Wednesday, September 3, 2008

here you go, dr bertoldi, as promised. lol

ok, are you sitting down? you might want to; i'm about to give you quite a shock. something extraordinary happened today.

asher was pale. and sweaty. and refluxing and vomiting. and blue. and short of breath. with low sats, high heart rate.

so dr bertoldi called liz.

who said, "to emerg with him!"

so we went to emerg.

ok, there's the shock o' the day. i didn't like how asher looked, so i took him to paeds and she said, "yeah, he's looked better; i'm calling liz." are you surprised? really? why?

well, we get to emerg, tell them asher's symptoms (and btw, his colour when we got there? pale/pink. no blue. of course). well, apparently, despite the fact that i brought asher in to emerg a month ago with these exact symptoms and they investigated "query failure," and then a week later i took him back in and cardio said "yup, definitely CHF," obviously the problem would be...

yup, you guessed it, his GJ-tube in the wrong spot. of course! that explains everything! sheesh! well, as it turns out, his tube is in the right spot, so that's not the problem. (and for the docs reading this, i am aware that these problems could, in fact, be caused by the tube in the wrong spot. i'm just saying...) ok, so we eliminated that issue. so, if it's not gastro, obviously it's....

a UTI. so, bag him and check his pee. and yup, you guessed it... it's clean. nothing wrong in there.
now, i don't want to be that mom who shows up and says "it's his heart it's his heart it's his heart i won't leave without seeing cardio it's his heart." nope, i don't want to be that mom... again (don't laugh, paranoia is a side-effect of heart parenting, don't you know!) anyhoo... the problem is that we had docs tonight (resident and attending) who don't know asher. now, if it had been a couple other docs, then maybe i could have said, "look, i'm not saying, i'm just saying..." and they wouldn't have rolled their eyes at me. they may even have humoured me and called cardio. but tonight, we had people who don't know us. and apparently, don't know much about HLHS, either.

the nurse we had was quite concerned that asher's sats were 85%. the resident asked me if HLHS is caused by something happening during pregnancy (i wanted to say, "yeah, i conceived. that's what caused it." instead i just said, "no, HLHS just happens" and tried not to hit him. ok, i understand, HLHS is rare so the residents don't know much about it, but still, what freaking difference does it make to his treatment if it's my fault or God's?! i mean, seriously, people? if i said that i had sneezed too hard around the 7-month mark and that caused his left ventricle to fall off, would they have ordered an echo tonight? sheesh!). and um, let's see, ah, yes, the doc said, "yeah, i really don't have any idea why he'd have these symptoms." definitely docs who don't know ash.
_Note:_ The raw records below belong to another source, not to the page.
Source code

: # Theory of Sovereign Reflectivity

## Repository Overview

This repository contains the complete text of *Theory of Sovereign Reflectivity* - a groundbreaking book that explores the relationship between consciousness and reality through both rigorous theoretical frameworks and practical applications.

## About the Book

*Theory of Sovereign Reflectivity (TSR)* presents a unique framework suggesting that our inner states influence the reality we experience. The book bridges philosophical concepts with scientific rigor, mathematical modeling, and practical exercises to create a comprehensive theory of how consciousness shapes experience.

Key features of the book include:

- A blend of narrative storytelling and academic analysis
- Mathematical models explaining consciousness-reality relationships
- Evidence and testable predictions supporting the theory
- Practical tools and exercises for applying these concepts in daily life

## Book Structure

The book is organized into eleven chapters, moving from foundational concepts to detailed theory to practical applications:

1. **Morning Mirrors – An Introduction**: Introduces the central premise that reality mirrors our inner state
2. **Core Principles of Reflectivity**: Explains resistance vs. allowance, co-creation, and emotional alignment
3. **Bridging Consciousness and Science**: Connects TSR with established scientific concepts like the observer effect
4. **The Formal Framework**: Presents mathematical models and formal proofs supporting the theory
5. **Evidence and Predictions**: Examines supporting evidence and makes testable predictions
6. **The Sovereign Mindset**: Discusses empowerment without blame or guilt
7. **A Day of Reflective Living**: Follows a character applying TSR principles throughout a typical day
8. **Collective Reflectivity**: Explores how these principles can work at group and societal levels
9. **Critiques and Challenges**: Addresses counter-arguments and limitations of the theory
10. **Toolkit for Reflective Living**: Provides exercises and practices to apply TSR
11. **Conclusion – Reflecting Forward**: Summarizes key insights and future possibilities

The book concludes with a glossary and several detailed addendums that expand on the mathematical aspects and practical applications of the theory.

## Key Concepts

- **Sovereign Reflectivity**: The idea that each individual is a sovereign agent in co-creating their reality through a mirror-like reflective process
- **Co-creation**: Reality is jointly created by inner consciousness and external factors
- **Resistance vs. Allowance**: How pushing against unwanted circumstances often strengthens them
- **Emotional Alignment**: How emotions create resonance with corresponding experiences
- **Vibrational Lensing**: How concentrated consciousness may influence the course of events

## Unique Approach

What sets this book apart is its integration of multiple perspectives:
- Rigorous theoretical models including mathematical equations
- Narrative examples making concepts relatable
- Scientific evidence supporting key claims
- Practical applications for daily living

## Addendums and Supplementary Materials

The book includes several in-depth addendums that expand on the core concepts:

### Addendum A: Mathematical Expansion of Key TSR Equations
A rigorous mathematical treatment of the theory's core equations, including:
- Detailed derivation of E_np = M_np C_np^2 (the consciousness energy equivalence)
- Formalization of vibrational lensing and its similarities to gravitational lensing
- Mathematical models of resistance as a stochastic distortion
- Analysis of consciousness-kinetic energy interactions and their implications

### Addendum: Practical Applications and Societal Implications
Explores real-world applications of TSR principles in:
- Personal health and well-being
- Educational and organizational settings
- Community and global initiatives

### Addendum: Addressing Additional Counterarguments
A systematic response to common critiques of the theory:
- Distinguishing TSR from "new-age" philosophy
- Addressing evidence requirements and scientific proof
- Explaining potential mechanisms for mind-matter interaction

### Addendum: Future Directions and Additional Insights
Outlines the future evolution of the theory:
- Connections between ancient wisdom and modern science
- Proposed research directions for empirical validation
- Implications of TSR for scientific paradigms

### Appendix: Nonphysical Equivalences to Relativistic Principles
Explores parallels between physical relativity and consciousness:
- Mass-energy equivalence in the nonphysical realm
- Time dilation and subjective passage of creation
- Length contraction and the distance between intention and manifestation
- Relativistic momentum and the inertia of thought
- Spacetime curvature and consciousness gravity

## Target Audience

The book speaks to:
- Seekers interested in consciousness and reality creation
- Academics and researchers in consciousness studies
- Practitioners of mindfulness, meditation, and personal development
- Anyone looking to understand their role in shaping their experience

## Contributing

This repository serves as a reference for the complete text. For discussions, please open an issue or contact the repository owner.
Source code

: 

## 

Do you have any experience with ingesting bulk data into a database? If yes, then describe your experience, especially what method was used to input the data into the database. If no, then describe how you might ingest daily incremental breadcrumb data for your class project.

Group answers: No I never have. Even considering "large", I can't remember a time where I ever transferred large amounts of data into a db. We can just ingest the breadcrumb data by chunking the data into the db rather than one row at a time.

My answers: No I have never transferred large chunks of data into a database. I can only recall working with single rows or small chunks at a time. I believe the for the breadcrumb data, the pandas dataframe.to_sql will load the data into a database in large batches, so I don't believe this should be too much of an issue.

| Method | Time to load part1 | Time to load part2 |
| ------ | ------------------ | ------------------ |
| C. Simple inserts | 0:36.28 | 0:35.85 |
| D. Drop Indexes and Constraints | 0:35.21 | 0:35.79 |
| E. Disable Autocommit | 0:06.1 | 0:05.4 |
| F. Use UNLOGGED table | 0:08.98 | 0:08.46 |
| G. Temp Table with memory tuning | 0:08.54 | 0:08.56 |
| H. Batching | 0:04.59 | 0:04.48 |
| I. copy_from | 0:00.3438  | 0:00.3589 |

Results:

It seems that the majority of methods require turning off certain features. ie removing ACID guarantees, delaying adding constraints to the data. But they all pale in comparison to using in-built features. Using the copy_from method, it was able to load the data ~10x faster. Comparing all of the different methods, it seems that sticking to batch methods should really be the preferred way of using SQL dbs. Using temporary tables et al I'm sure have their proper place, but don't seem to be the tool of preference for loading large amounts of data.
ok, this post is sounding a lot more bitter than i feel. sorry about that. i'm really not bitter. maybe frustrated that my boy and i just spent 4.5 hours in emerg so that they could say, "yeah, i don't get it. maybe he's just hot." yeah, i'm tired and i have a headache. and disgusted by how dirty the floors in emerg are. yuck! asher's feet are black! disgusting! not surprising, but gross nonetheless.

anyway, i'm off to medicate my boy and go to sleep. talk to you later! :)


Anonymous said...

You should really right a letter to Dr. Joubert ( head of peds emerge) and he is a cardiolgist ( he is amazing)
Tell him about what happened? the fact that they didn't call card.. He is really good at getting things done...

Jenaia said...

That is awful! Fortunatly I have never had to go to any emerg. because of heart issues. I find the same thing though....they have no idea what I am talking about when I explain the defects. I tell them his sats are normal in the low eighties. They put the probe on see a 93(or something) and they are like..."oh wow they are good today then" and they take it off. Well I am sitting there thinking...."you didn't even get the right number....just wait and see what happens" It is no use though...they have no clue. This is at McMaster. I hope someone will figure Asher out sometime!

ChristophersHeart said...

That's awful! We fortunately have only had one trip to the emerg since Christopher's inital heart failure. Like Jenaia, it was a Mac. And they were mighty confused about his heart defects. Frustrating! They couldn't figure out why we were there. He had an echo and was still dopey and vomited and aspirated a bit so the on call cardiologist wanted him checked out. And even though we gave them his whole CHD history, they still sat us down to inform us his heart was enlarged....ummm, yeah.
I would likely document something or send a letter like Drea said. I would have been so annoyed to have been treated like that.
(hugs) to you and your little darling!